Looking to Get Lost by Peter Guralnick | Read by Jim Meskimen
[Hachette Audio | 18 hrs.]
Winner of AudioFile Earphones Award
Journalist and author Peter Guralnick offers a personal look at some of the last century’s most influential music artists and writers. Narrator Jim Meskimen’s steely timbre and vocal confidence are always a delight to hear, and he sounds like he loves American pop music in the same way the author does and is eager to share its rich history with listeners. Guralnick writes about familiar artists, as well as lesser-known performers, writers, and promoters. This is an audio that musicians and music lovers of all stripes will savor.
Stakes is High by Mychal Denzel Smith| Read by Mychal Denzel Smith
[Hachette Audio | 3.5 hrs.]
Winner of AudioFile Earphones Award
This author-narrated audiobook takes aim at the myths and mores that buttress what many in the U.S. call the American Dream. Award-winning author Mychal Denzel Smith, with refreshing frankness, argues that “the American Dream is bullsh*t” because of the way its seemingly benign narratives preoccupy us to the point that we can’t see our own complicity in oppressive systems. Don’t miss this.
A Brief History of Fascist Lies by Federico Finchelstein | Read by Edoardo Ballerini
[Post Hypnotic Press | 3 hrs.]
The Argentine historian’s lucid and accessible discussion of the connection between fascism and lying is clearly and agiley narrated by Edoardo Ballerini. International in scope and spanning the twentieth century’s infamous fascist leaders and their followers along with Argentine Peron and the 21st century’s own populist super-liar, Trump, the audiobook calls upon Ballerini to demonstrate his ease with a broad range of languages to smoothly pronounce names and terms. This short audiobook is rigorous enough to engage politically educated listeners as well as students eager to find expert guidance in developing historical understanding.
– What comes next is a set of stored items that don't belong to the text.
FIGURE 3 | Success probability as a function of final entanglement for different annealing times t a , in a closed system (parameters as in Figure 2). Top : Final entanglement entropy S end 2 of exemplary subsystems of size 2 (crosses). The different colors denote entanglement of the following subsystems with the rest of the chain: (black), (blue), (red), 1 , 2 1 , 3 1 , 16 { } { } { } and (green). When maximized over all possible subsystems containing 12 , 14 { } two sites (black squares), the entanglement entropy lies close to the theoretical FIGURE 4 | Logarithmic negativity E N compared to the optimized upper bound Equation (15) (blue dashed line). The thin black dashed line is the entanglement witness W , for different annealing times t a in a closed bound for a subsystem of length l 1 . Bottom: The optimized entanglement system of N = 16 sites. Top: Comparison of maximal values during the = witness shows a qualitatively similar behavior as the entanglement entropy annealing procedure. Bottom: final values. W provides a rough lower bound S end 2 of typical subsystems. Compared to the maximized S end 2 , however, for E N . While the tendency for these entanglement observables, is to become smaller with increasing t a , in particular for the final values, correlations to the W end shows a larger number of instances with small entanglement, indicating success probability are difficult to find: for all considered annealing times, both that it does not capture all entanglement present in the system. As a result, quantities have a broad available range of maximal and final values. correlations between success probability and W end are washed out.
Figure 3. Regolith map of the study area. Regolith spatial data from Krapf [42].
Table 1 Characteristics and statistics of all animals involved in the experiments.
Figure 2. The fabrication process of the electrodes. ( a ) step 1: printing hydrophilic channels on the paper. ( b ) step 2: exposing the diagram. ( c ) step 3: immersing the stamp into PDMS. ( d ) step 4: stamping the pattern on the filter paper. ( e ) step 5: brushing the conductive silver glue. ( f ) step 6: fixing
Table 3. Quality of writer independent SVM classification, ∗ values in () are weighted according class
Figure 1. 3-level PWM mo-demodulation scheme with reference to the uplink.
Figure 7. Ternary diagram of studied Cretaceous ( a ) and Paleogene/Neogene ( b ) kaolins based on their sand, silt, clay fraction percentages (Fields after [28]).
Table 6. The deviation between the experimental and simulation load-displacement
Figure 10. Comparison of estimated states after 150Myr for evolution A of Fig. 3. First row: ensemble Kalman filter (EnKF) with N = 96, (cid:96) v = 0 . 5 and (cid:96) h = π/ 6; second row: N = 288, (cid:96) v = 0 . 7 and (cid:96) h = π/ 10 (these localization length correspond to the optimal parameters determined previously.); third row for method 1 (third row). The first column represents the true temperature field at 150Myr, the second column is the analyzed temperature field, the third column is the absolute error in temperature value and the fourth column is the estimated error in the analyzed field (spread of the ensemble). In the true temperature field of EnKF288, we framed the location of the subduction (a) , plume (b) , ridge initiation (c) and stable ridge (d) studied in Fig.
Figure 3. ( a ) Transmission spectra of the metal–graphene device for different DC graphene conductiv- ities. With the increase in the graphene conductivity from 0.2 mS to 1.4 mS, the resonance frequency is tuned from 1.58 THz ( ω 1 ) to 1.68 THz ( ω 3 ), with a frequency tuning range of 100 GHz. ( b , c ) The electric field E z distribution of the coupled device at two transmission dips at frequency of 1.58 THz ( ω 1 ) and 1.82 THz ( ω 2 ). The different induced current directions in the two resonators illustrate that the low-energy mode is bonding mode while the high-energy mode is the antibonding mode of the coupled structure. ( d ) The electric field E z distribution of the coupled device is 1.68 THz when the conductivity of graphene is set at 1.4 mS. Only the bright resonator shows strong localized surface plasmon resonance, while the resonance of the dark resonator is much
The Good Ancestor by Roman Krznaric | Read by Joe Jameson
[Blackstone Audio | 8 hrs.]
Joe Jameson narrates this impressive work of humanistic philosophy with the seriousness, clarity, and style that it merits. His English accent and educated tone amplify the listening experience of this excursion into the idea of how one can be a “good ancestor.” First posed by American scientist Jonas Salk, this question launches Krznaric’s treatise on the kinds of decisions—individual, communal, global—that must be made now when instant gratification rules and the climate crisis looms large.